A man rolls a marijuana joint is in San Francisco. Marcio Jose Sanchez / AP file
Businesses that want to participate in the marketplace need local permits before they can apply for state licenses required to operate in 2018.
“As lawmakers we have a responsibility to reasonably regulate this industry in a manner that is safe, inclusive, and practical,” Los Angeles City Council President Herb J. Wesson Jr. said Wednesday.
The state and hundreds of cities are faced with the challenging task of trying to govern the vast, emerging industry with a projected value of $7 billion. Some places have banned all commercial pot activity, while other are embracing it.
California is among 29 states where pot is legal, either for medical or recreational use.

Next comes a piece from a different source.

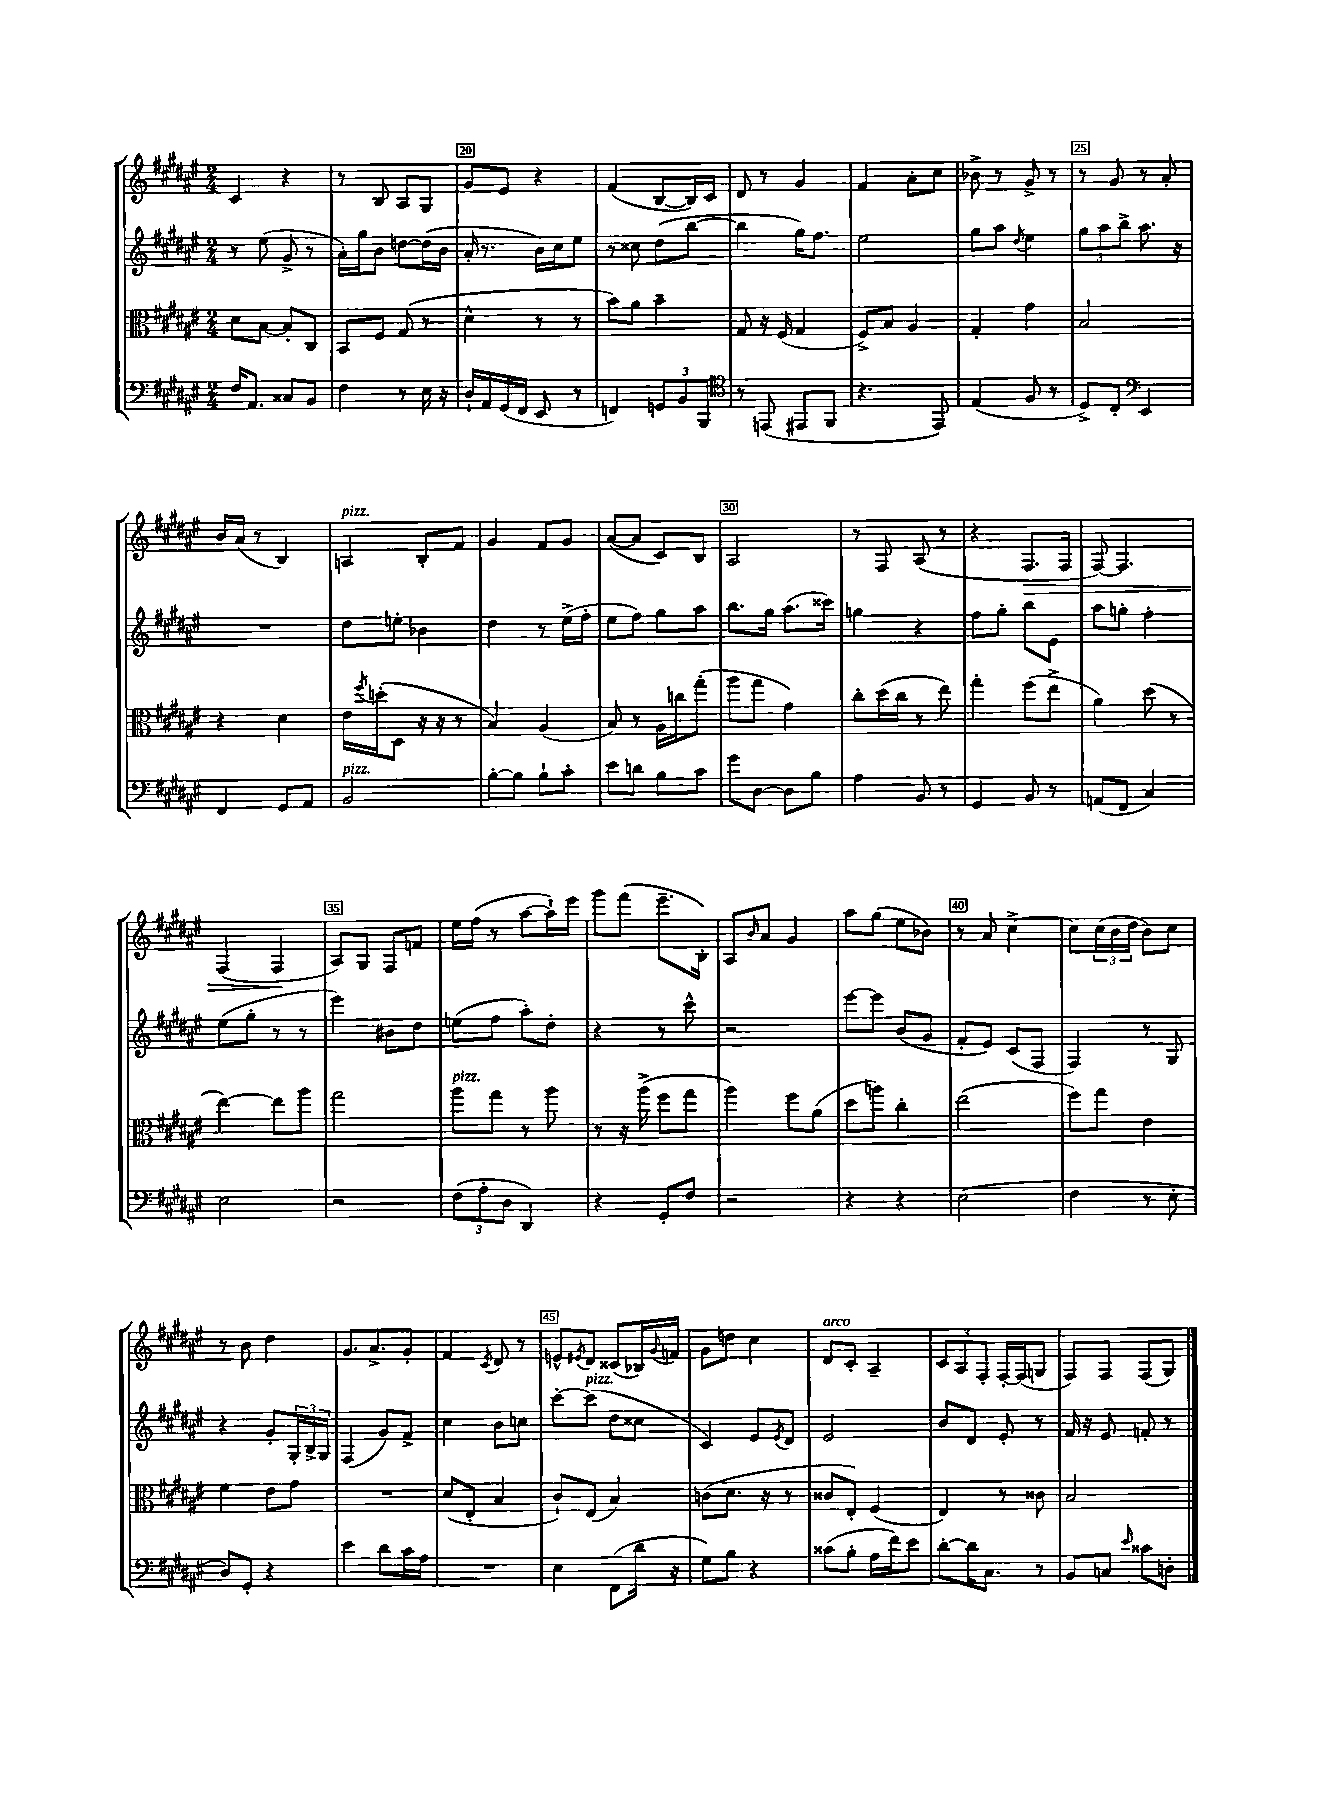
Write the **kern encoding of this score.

Los Angeles, home to 4 million people, has long been an unruly frontier in the pot industry, where hundreds of illegal dispensaries and cultivators proliferated.
Earlier this year, city voters endorsed another attempt to regulate the local pot businesses, leading to the new rules.
The legal marketplace is seen as a way to impose order, hopefully squeezing out illegal operators while raising a cascade of new taxes for City Hall.
In the background is widespread uncertainty about whether the Trump administration will attempt to intervene in states where marijuana is legal.
And because marijuana is illegal in the eyes of the federal government, many major banks are leery to do business with dispensaries and growers, so much of the business is conducted in cash.